**** Record extracts

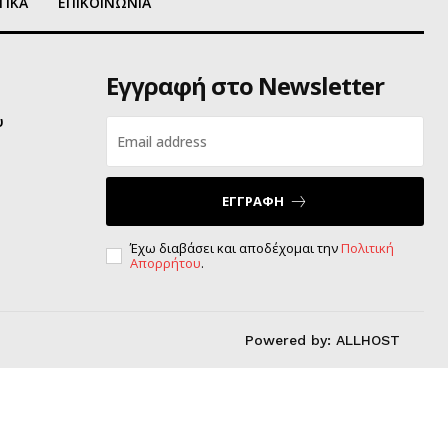
ΤΙΚΑ
ΕΠΙΚΟΙΝΩΝΙΑ
Εγγραφή στο Newsletter
υ
ΕΓΓΡΑΦΗ
Έχω διαβάσει και αποδέχομαι την
Πολιτική
Απορρήτου
.
Powered by:
ALLHOST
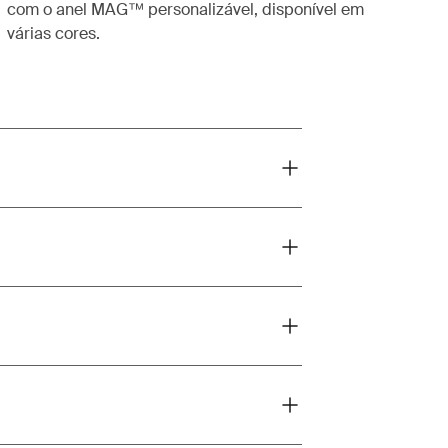
com o anel MAG™ personalizável, disponível em
várias cores.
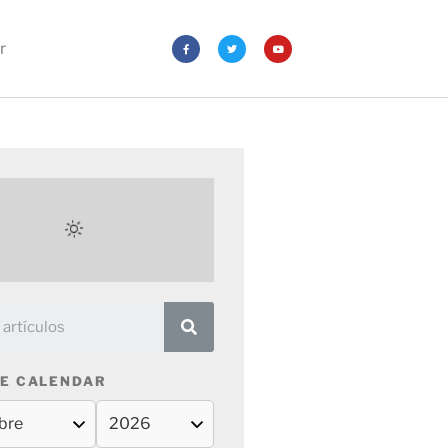
r
E CALENDAR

********

▶ _Task prompt_
Format every line of text read from the data above as a JSON array of strings, one string per line, with blank lines and picture markers excluded.

▶ _Reply_
[
  "ΤΙΚΑ",
  "ΕΠΙΚΟΙΝΩΝΙΑ",
  "Εγγραφή στο Newsletter",
  "υ",
  "ΕΓΓΡΑΦΗ",
  "Έχω διαβάσει και αποδέχομαι την",
  "Πολιτική",
  "Απορρήτου",
  ".",
  "Powered by:",
  "ALLHOST",
  "com o anel MAG™ personalizável, disponível em",
  "várias cores.",
  "r",
  "E CALENDAR"
]